# Glo remote with VM Tivo?



## microbe (Nov 23, 2002)

Anyone know if the glo remote will work with the VM tivo, need to program it or out of the box?


----------



## cwaring (Feb 12, 2002)

At the moment it doesn't work at all with the VM Tivo.


----------



## mikerr (Jun 2, 2005)

The VM TiVo remote uses the same codes as V+ (which is a pain when you have both), 
so no other TiVo remote will work.

Oddly in the past every TiVo remote has been compatible across all tivo models,
including the glo remote - not so with the new VM TiVo...

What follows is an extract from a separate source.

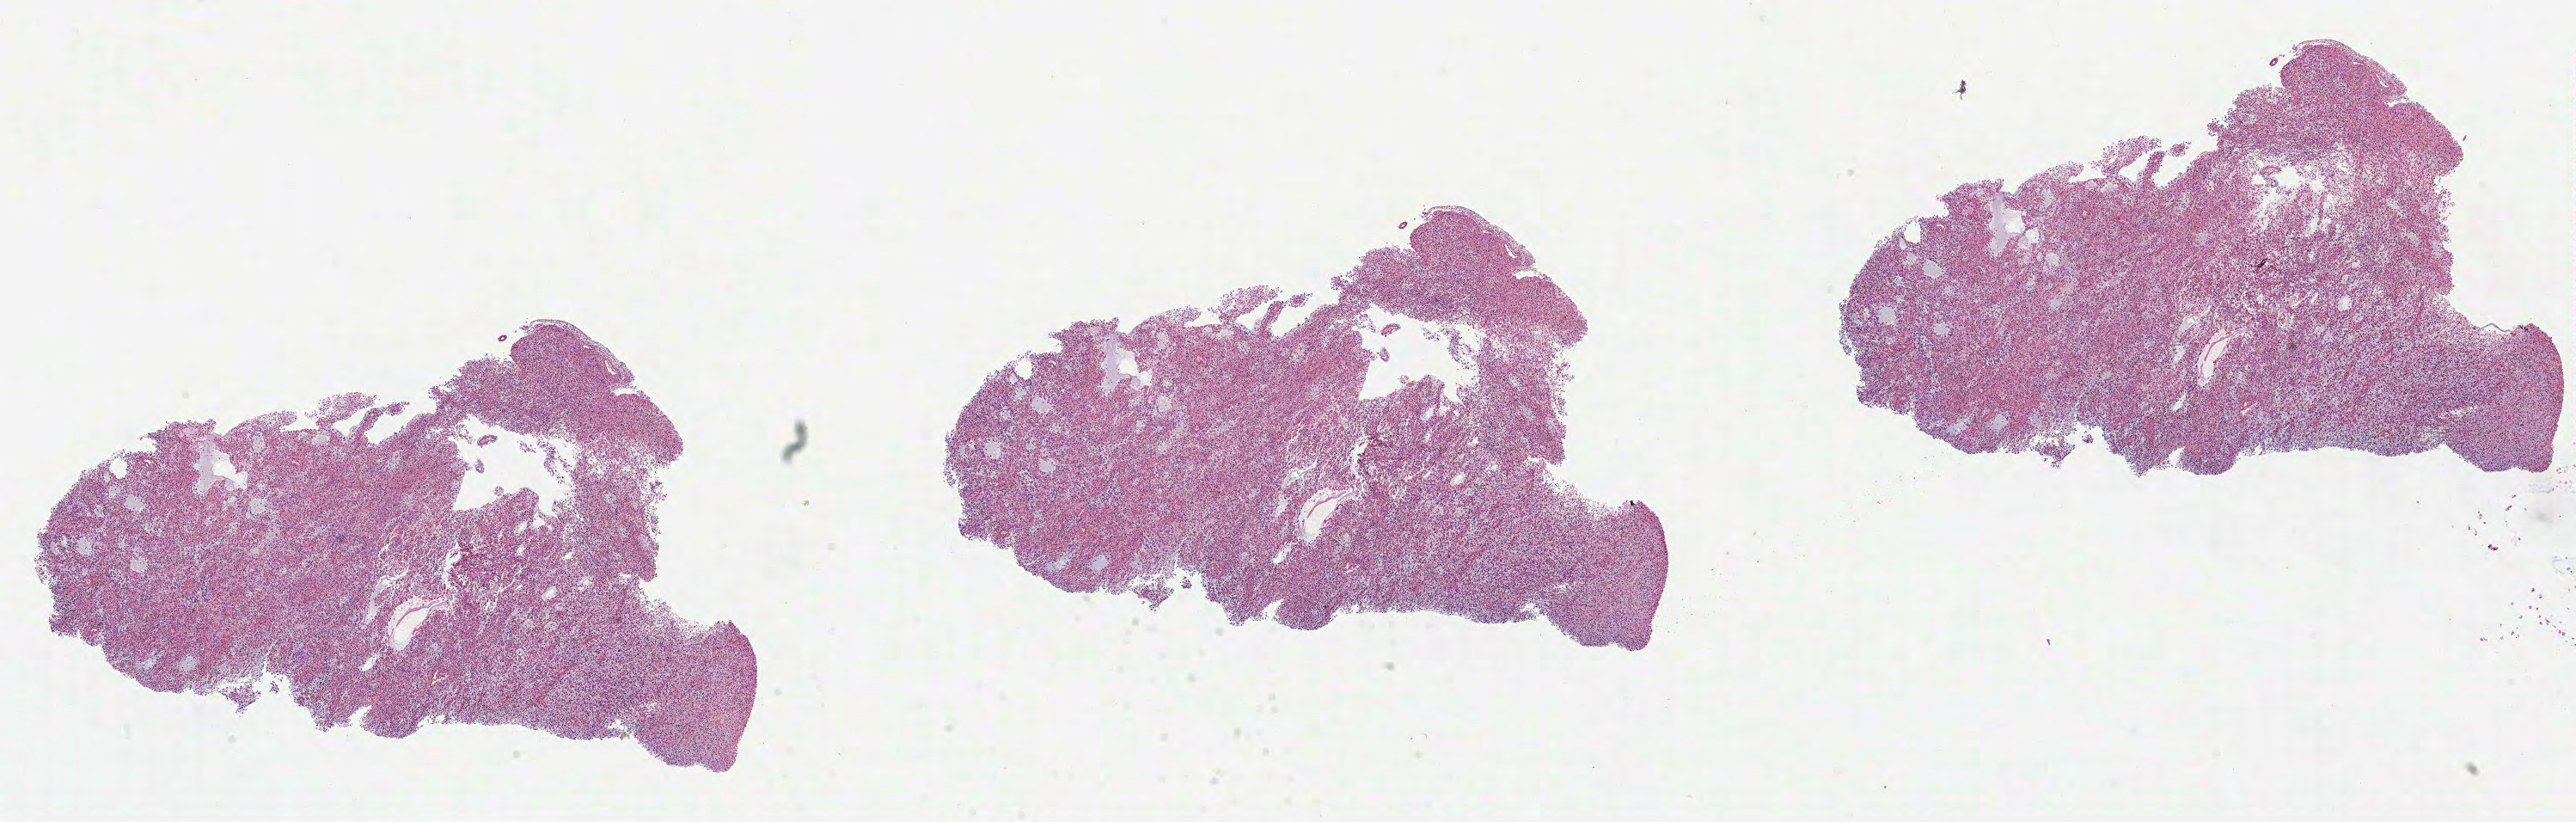
Whole-slide histology image, Hematoxylin and eosin (H&E) stained — whole scanned area (about 24.2 x 7.7 mm, from a 40x scan) shown as a low-resolution overview, formalin-fixed paraffin-embedded (FFPE) diagnostic section, primary tumour sample from the brain. Patient: male, age at initial diagnosis 25 years. Histologic grade: G3 (poorly differentiated).
Histologic diagnosis: Mixed glioma.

I've recently had several VM customers buy silver S1 remotes from tivocentral.co.uk 
expecting them to work with the VM Tivo, which they don't ..

So I now stock spare VM remotes too :up:


----------



## cwaring (Feb 12, 2002)

mikerr said:


> So I now stock spare VM remotes too :up:


How? I would assume they were exclusive to VM  I would assume that a replacement would also be free from VM. So my point is that I'm not sure what the market is for them.


----------



## mikerr (Jun 2, 2005)

It's not uncommon for people to route video & IR around their house,
for viewing in different rooms.

Then you need one remote for each room, or you'll forget where it is


----------



## cwaring (Feb 12, 2002)

A good point


----------